Sunday, June 22, 2008

A New Dual Biography

Here is a Washington Post review of a new biography about Germaine de Staël and her friendship with Benjamin Constant. To quote:
Still, Germaine de Staël was more than just a writer. She was first of all a political animal, a defender of civil liberties and Napoleon's bête noire. Her public life was completely entangled with the French Revolution and its aftermath. During the Terror she secreted aristocratic friends in the Swedish embassy. During the early days of the republic she entertained movers and shakers at her salon, helping to launch, in particular, the career of Talleyrand, a name second only to that of Machiavelli in the pantheon of Realpolitik. (When asked what he did during the Revolution and Terror, Talleyrand is reported to have answered: "J'ai survécu" -- I survived.) But early on, this formidable woman's free-thinking and liberal ideas antagonized the ambitious General Bonaparte. By the time the First Consul crowned himself emperor in 1804, de Staël had been exiled from Paris.

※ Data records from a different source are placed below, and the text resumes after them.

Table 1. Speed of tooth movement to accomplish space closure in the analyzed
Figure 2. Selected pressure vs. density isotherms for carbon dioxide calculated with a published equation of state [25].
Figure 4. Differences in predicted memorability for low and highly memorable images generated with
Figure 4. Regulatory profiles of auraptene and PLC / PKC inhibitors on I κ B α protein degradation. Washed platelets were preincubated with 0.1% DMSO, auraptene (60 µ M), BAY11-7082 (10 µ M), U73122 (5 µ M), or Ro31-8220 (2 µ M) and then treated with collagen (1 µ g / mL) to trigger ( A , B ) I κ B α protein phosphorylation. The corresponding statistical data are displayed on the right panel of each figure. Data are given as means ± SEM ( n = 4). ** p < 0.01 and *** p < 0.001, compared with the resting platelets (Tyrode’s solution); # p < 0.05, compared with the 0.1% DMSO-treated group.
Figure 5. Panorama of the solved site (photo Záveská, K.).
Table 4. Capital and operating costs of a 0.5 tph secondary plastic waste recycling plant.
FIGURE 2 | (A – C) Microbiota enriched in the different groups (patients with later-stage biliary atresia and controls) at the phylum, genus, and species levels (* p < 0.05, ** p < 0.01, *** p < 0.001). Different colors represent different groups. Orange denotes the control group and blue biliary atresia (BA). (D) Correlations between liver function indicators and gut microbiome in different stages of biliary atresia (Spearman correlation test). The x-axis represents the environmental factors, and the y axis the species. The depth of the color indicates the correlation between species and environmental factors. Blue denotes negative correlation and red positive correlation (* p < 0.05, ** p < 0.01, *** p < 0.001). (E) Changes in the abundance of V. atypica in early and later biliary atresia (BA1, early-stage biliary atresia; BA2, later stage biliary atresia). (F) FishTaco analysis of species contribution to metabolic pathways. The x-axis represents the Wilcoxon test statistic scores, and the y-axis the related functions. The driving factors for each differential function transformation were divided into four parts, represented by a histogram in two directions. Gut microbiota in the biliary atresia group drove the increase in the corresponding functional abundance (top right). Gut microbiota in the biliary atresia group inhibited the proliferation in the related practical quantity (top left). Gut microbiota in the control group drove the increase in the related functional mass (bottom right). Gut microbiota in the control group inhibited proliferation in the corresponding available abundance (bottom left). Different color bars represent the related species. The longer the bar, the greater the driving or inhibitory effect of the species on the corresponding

But she did not repine. She traveled throughout Europe -- visiting Goethe and Schiller in Weimar, studying the art of Italy -- and she established a dazzling salon at her father's house in Coppet, Switzerland. There, one might find the historian Sismondi, the scholar-intellectuals (and brothers) Friedrich and August von Schlegel (the latter penned a letter in which he promised to be de Staël's slave for life), and the most beautiful woman of her era, Juliette Récamier. De Staël's best friend, Récamier remains legendary to this day because of the magnificent portrait by Jacque-Louis David showing the classically gowned beauty reclining on a chaise lounge. While the two women were both inveterately flirtatious, Récamier bestowed her favors on no one, not even her husband: She lived in a mariage blanc -- an unconsummated marriage -- with a man rumored to be her biological father. Her mother's onetime lover had married her during the Terror as a way of insuring that she would inherit his fortune if he were guillotined. Only at the age of 40 did Récamier enter into a passionate love affair with the most famous writer in France, Chateaubriand. But that's another story.